This repository is the official implementation of our pre-trained model BERT, which consists of two pre-training tasks and a fine-tuning task.
- python3
- TensorFlow=1.14.0
- numpy=1.20.1
- six=1.15.0
We have released the benchmark dataset that concerns four types of vulnerabilities, namely reentrancy, timestamp dependence, integer overflow/underflow, and dangerous delegatecall.
${BertPretrainFinetune}
├── data
│ ├── finetune
│ └── pretrain
├── feature
│ ├── input
│ └── output
└── models
├── finetune
│ └── integeroverflow
│ └── reentrancy
│ └── timestamp
│ └── delegatecall
├── pretrain
└── tfrecord
data/finetune
: the corresponding bytecode (instructions) for BERT fine-tuning.data/pretrain
: the corresponding bytecode (instructions) for BERT pre-training.models/finetune
: the corresponding fine-tuned BERT of different vulnerabilities.models/pretrain
: the corresponding pre-trained BERT of different vulnerabilities.models/tfrecord
: the corresponding tfrecord for BERT pre-training.feature/output
: the output features of bytecode (instructions).

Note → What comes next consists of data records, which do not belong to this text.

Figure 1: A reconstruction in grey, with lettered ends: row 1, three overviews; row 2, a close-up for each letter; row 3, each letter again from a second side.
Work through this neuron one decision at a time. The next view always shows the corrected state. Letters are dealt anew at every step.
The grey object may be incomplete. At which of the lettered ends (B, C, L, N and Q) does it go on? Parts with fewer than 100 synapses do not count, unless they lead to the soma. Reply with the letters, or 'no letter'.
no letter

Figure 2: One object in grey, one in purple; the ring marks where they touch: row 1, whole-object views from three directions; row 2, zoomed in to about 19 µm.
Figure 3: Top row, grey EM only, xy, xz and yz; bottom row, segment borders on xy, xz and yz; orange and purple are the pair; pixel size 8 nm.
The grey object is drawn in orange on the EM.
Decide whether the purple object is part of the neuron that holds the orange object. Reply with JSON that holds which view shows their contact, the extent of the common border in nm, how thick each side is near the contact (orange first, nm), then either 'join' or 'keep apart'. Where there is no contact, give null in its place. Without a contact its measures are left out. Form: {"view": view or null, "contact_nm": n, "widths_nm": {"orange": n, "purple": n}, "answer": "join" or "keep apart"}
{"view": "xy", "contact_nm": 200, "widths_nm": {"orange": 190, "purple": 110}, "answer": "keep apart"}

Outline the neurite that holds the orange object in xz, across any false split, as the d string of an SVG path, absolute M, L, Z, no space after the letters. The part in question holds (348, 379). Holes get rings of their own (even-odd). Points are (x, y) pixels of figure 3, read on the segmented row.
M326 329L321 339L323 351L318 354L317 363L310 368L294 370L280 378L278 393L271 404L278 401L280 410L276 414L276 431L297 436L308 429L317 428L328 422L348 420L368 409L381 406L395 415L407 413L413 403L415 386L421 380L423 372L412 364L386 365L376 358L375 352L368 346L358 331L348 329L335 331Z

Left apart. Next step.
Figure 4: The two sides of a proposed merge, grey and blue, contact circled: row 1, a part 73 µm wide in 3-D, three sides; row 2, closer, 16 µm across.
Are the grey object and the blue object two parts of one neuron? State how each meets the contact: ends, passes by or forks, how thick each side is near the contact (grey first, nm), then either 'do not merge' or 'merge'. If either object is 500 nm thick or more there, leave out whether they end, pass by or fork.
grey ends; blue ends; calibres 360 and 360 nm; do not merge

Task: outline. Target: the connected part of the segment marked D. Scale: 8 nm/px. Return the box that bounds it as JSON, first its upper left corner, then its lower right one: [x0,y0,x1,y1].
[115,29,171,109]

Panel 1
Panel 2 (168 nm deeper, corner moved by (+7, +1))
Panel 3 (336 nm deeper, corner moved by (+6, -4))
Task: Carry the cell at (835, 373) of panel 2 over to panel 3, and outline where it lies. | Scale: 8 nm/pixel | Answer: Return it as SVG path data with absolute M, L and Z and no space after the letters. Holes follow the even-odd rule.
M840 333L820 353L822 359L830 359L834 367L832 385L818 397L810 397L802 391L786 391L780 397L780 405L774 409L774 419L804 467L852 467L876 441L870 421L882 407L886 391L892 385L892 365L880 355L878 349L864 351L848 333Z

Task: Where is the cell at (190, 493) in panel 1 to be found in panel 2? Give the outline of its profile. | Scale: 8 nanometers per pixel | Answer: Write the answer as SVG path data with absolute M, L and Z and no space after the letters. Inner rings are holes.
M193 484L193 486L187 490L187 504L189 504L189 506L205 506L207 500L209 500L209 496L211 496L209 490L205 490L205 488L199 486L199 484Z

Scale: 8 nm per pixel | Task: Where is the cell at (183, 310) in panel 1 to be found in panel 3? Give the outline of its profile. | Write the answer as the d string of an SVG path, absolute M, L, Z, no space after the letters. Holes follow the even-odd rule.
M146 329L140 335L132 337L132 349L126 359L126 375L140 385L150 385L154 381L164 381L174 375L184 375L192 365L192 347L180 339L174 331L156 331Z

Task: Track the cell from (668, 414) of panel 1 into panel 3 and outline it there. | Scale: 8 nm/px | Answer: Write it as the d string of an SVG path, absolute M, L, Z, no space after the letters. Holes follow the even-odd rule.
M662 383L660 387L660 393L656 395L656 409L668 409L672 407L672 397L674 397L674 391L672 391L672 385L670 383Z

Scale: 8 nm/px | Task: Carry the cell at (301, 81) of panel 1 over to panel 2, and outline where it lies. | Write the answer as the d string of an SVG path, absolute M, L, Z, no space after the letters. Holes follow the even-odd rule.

Before pret-raining the BERT, we first need to generate tfrecord
file by the following scripts.
python create_pretrain_data.py
--input_file=./data/pretrain/$PATH \
--output_file=./models/tfrecord/$PATH \
--vocab_file=./vocab.txt \
--do_lower_case=True \
--max_seq_length=64 \
--max_predictions_per_seq=20 \
--masked_lm_prob=0.15 \
--random_seed=12345 \
--dupe_factor=20 \
--use_gpu=True
Here, we can obtain the tfrecord
file in ./models/tfrecord/$PATH
.
Now, you can pre-train BERT by the following scripts.
python run_pretraining.py
--input_file=./models/tfrecord/$PATH \
--output_dir=./models/pretrain/$PATH \
--do_train=True \
--do_eval=True \
--init_checkpoint=./models/pretrain/$PATH \
--bert_config_file=./bert_config.json \
--train_batch_size=32 \
--max_seq_length=64 \
--max_predictions_per_seq=20 \
--num_train_steps=2000 \
--num_warmup_steps=20 \
--learning_rate=2e-5 \
--use_gpu=True
Here, we can obtain the pre-trained BERT in ./models/pretrain/$PATH
.
Since different smart contract vulnerabilities have distinct features and patterns, we need further to fine-tune the pre-trained Bert on different smart contract vulnerabilities, respectively. For example:
python run_finetune.py
--task_name=Bnge \
--do_train=true \
--do_eval=true \
--data_dir=./data/finetune/$PATH \
--vocab_file=./vocab.txt \
--bert_config_file=./bert_config.json \
--init_checkpoint=./models/pretrain/$PATH \
--max_seq_length=64 \
--train_batch_size=32 \
--learning_rate=2e-5 \
--num_train_epochs=5 \
--output_dir=./models/finetune/$PATH \
--use_gpu=True
Here, we can obtain the fine-tuned Bert in ./models/finetune/$PATH
.
Note that, the "Bnge" task is a fine-tuning task.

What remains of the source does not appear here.